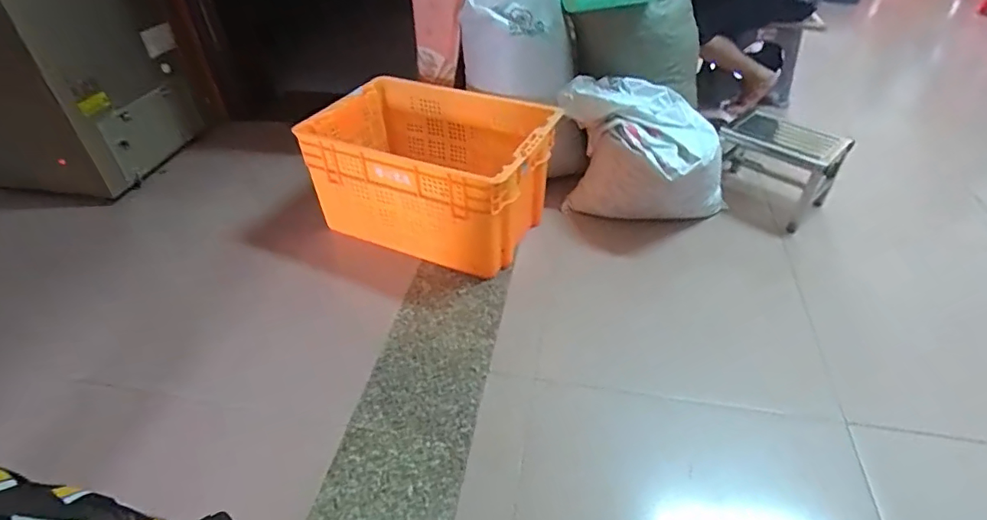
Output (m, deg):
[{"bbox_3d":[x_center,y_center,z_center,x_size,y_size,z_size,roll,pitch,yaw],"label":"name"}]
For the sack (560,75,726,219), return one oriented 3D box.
□ □ □ □ □
Without any pictures, repeat the listing exactly.

Output (m, deg):
[{"bbox_3d":[x_center,y_center,z_center,x_size,y_size,z_size,roll,pitch,yaw],"label":"name"}]
For the sack (560,75,726,219), return one oriented 3D box.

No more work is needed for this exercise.